- Document excerpt

Prime Minister Angula recounts Namibia's struggle for freedom.

A Festival of Leaders

Fuhrman and TC Alumni Council President Robert Weintraub (center) with Distinguished Alumni Award recipients.

“This is going to be an absolutely fabulous day that showcases everything that is most wonderful about TC. I always talk about our incredible breadth of ideas and disciplines, but that’s only a starting point. The careers our graduates pursue, the research they conduct, the worlds they inhabit and shape, are amazingly diverse–and they bring all of that back to Teachers College to inform and broaden our work in a continuous feedback loop that makes us bigger and better every year.”
With that greeting, President Susan Fuhrman, speaking in TC’s Cowin Conference Center, opened the College’s second annual Academic Festival, held this year on Saturday, April 24th and themed “Leadership: Defining the Next Decade.”
 
The event, which drew some 500 attendees, was highlighted by the first-ever presentation of the TC President’s Medal of Excellence to two alumni: His Excellency Nahas Angula, the Prime Minister of Namibia and the architect of that nation’s education system following its independence from colonial rule, who delivered the day’s keynote address; and Ulysses Byas, a former principal and superintendent who led the fight for better resources for black schools in the American South during the segregation era.

- Given entries

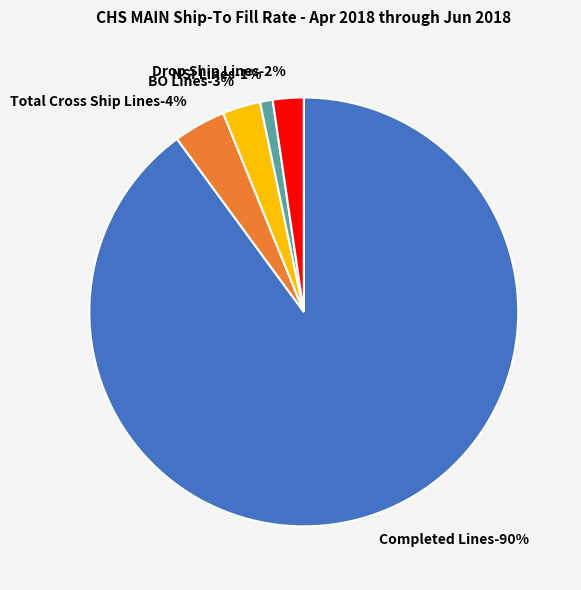

To the nearest percent, what is the average slice percentage?

20%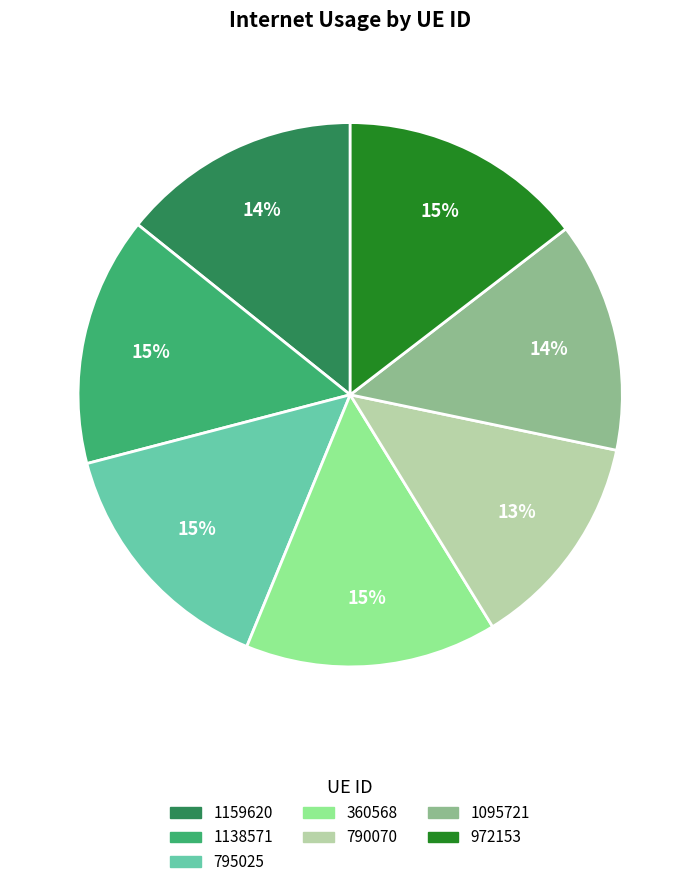

Is there a majority slice in this chart?

No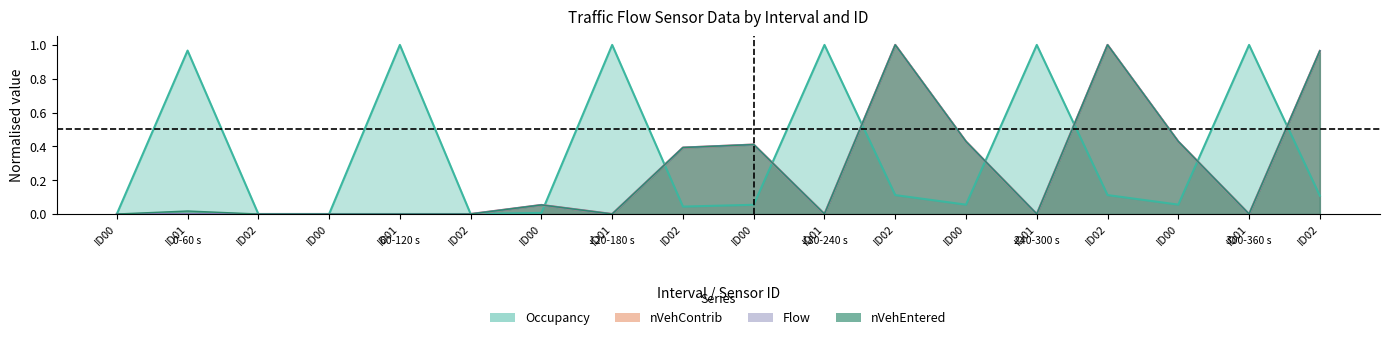

What are all the series names shown in the legend?

Occupancy, nVehContrib, Flow, nVehEntered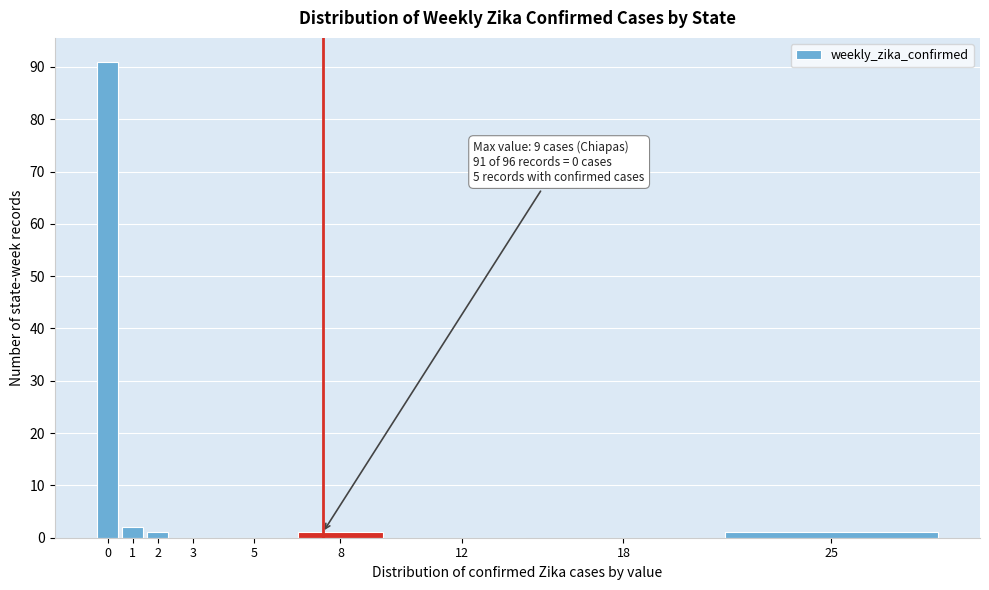

Reading left to right, extract all data points from this chart.

0=91	1=2	2=1	3=0	5=0	8=1	12=0	18=0	25=1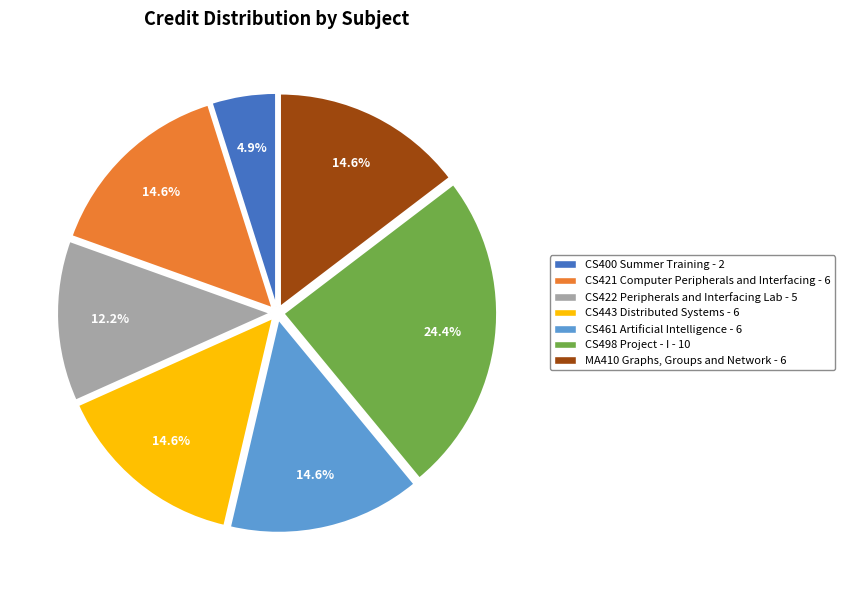

The CS461 Artificial Intelligence - 6 slice represents 26% of the pie. True or false?

False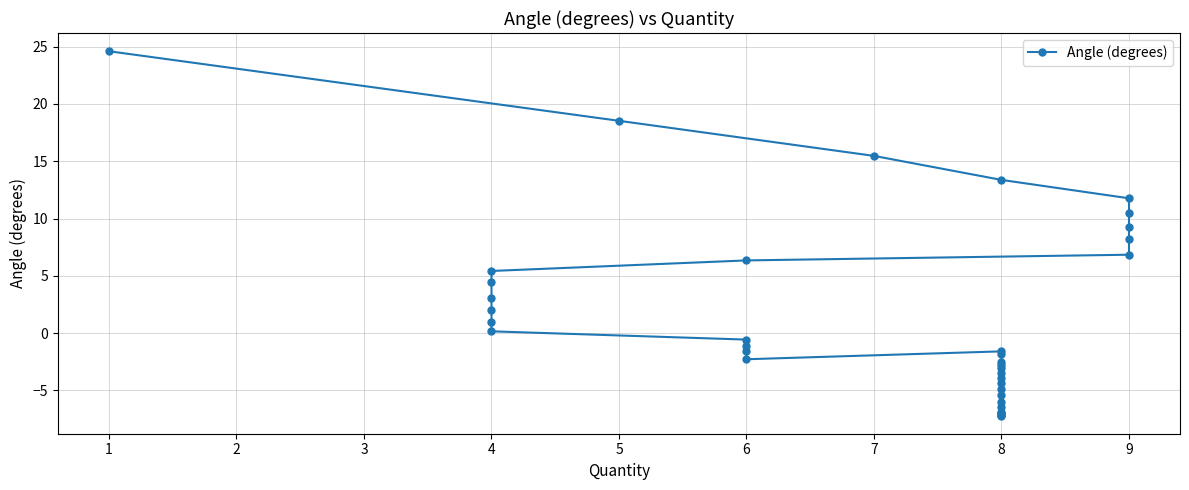

How many values are below zero?

21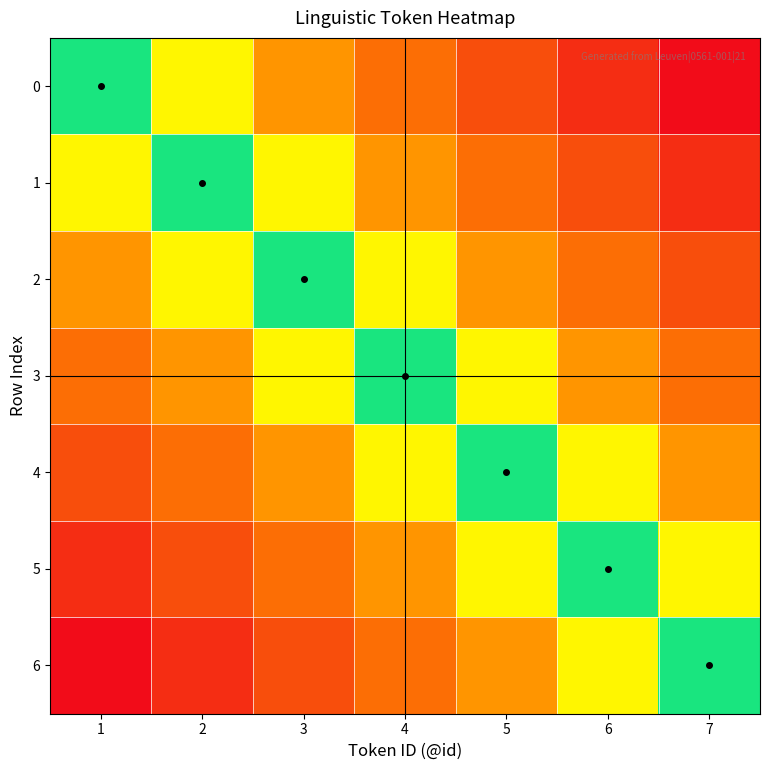

Rank the series by their maximum value, from lowest to highest.

3, 2, 4, 1, 5, 0, 6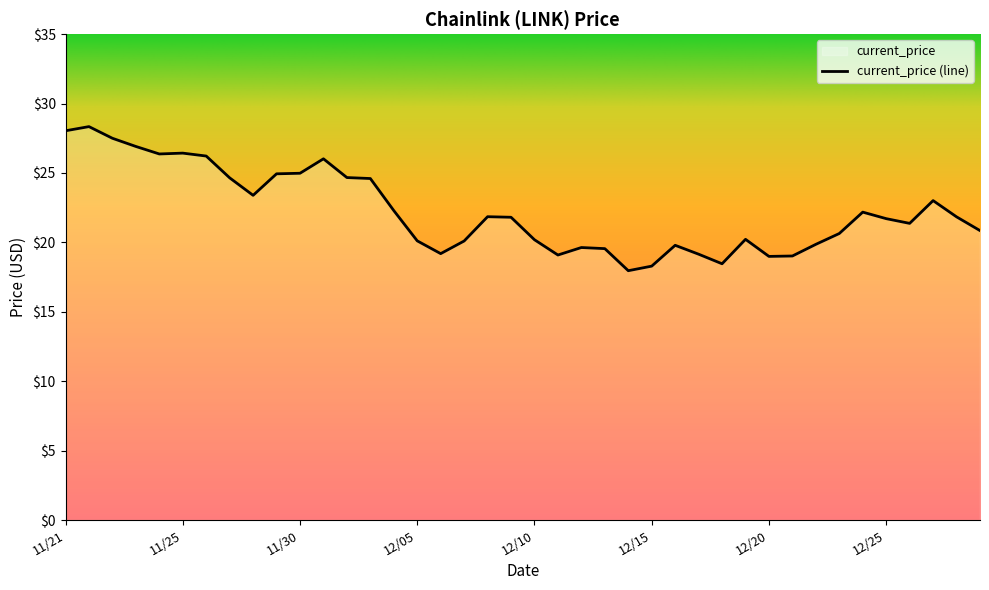

Does the chart have visible grid lines?

No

- Exercise brief
In the excerpt about the Teachers College Academic Festival, what was the festival's theme?

- Solution below
“Leadership: Defining the Next Decade.”